Extracted data entries
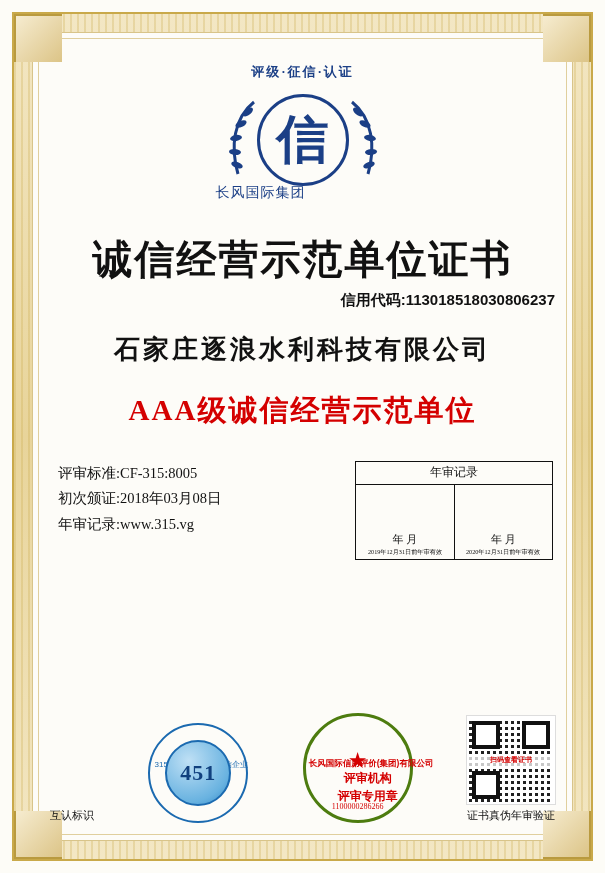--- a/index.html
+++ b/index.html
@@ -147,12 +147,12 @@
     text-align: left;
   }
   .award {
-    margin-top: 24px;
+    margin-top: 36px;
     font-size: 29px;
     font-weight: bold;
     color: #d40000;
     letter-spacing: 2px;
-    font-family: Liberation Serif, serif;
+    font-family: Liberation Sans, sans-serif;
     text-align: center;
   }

### [THE TASK]
The lines from the one containing "font-size: 29px;" through the last line of the records are to be transcribed exactly, with nothing else added.

### [RESULT OF THE EXERCISE]
     font-size: 29px;
     font-weight: bold;
     color: #d40000;
     letter-spacing: 2px;
-    font-family: Liberation Serif, serif;
+    font-family: Liberation Sans, sans-serif;
     text-align: center;
   }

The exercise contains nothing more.